- Written task:
Below are the records; copy out every line that holds the word "pixels".
· · · · ·
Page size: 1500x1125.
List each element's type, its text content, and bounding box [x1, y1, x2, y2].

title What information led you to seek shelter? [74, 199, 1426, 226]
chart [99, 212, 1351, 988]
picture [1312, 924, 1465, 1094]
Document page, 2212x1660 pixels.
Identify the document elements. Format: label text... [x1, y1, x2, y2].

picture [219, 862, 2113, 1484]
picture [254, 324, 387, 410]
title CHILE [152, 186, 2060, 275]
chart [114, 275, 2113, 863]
· · · · ·
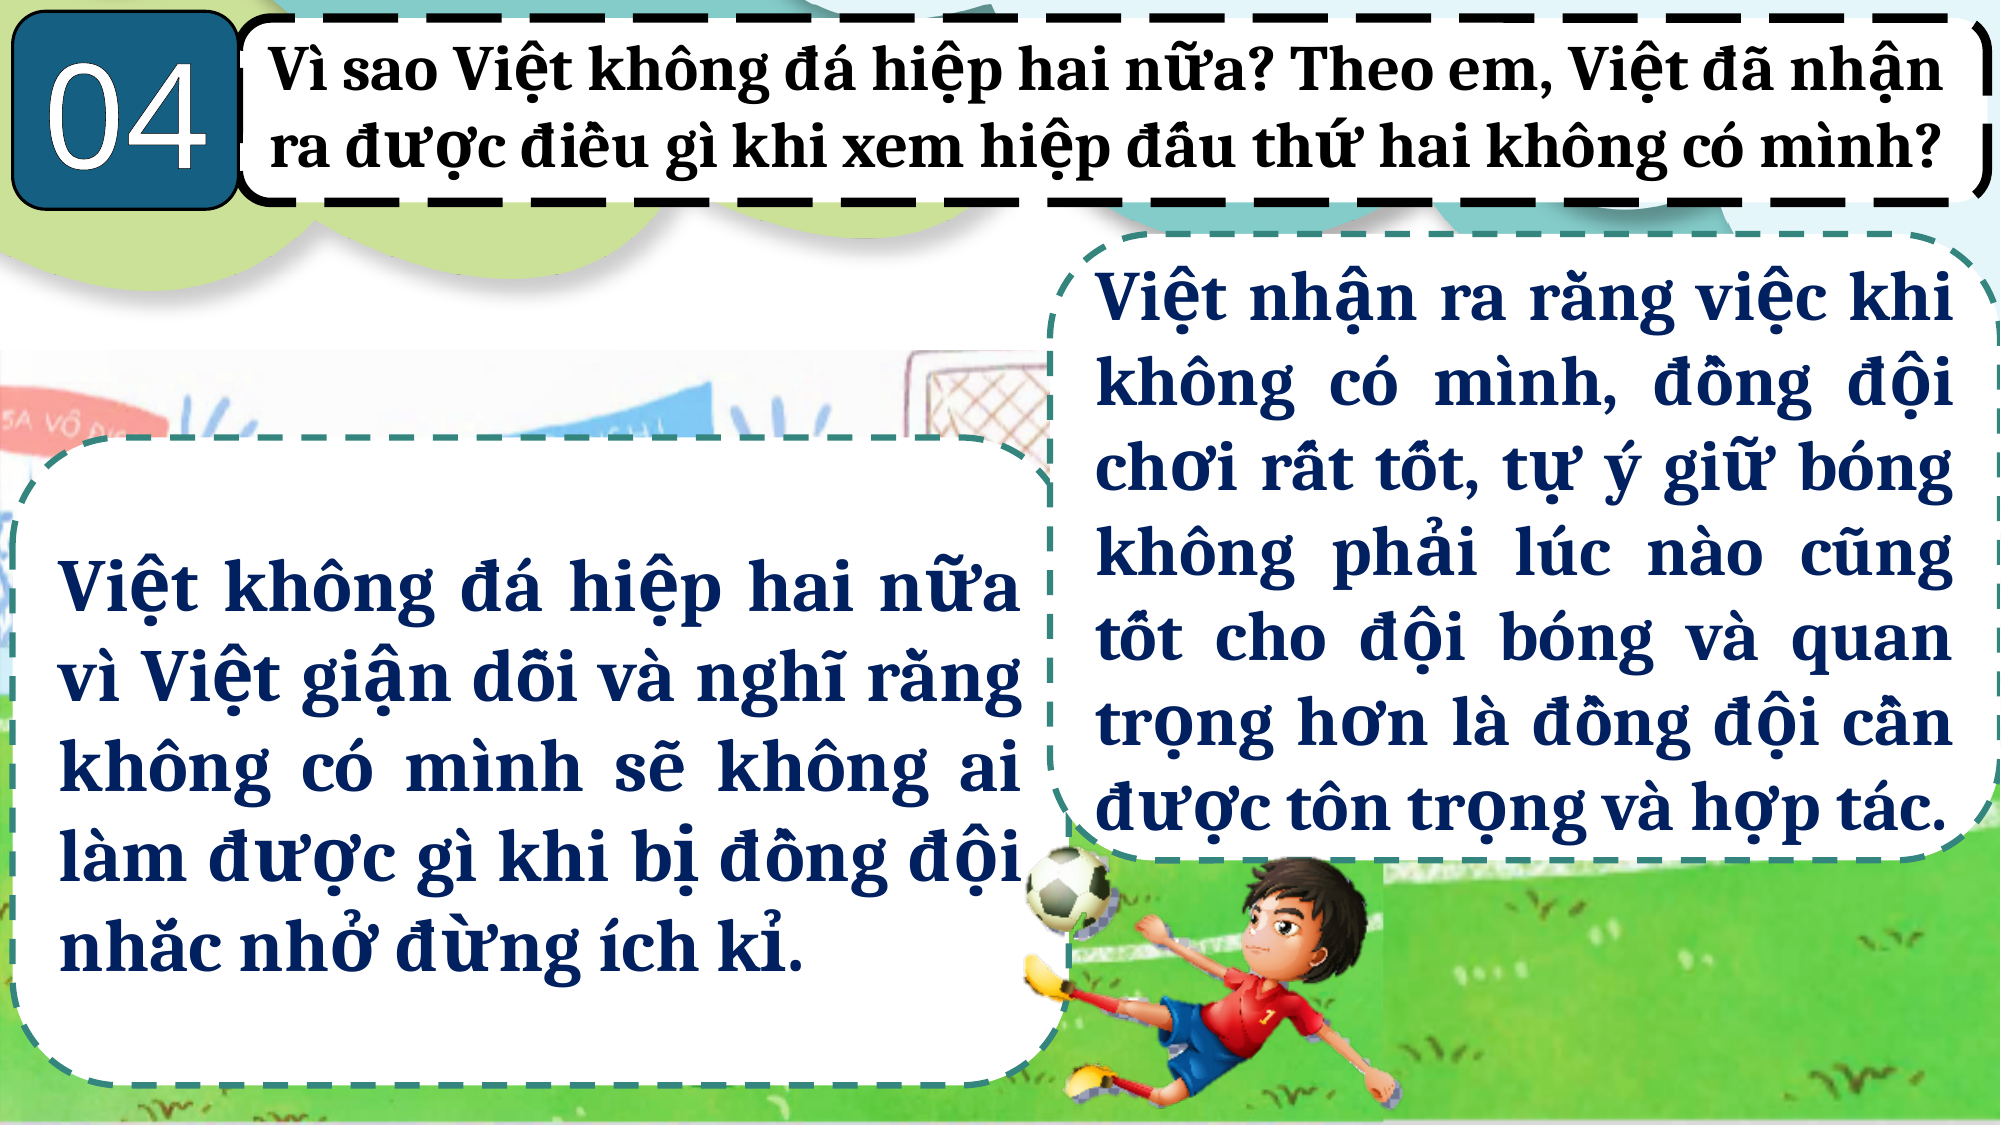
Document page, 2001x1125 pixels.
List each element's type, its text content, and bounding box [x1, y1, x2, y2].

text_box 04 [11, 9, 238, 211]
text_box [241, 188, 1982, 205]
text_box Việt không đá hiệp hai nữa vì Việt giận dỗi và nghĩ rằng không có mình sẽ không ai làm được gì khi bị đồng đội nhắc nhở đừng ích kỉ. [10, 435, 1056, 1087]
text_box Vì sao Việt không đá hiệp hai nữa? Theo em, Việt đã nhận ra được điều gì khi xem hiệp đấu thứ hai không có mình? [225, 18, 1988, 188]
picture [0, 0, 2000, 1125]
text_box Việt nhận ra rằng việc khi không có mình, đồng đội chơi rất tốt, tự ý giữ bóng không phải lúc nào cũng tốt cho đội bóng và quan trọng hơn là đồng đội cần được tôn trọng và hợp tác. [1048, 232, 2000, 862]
· · · · ·
- Response to this task:
Document page, 2212x1660 pixels.
Document page, 2001x1125 pixels.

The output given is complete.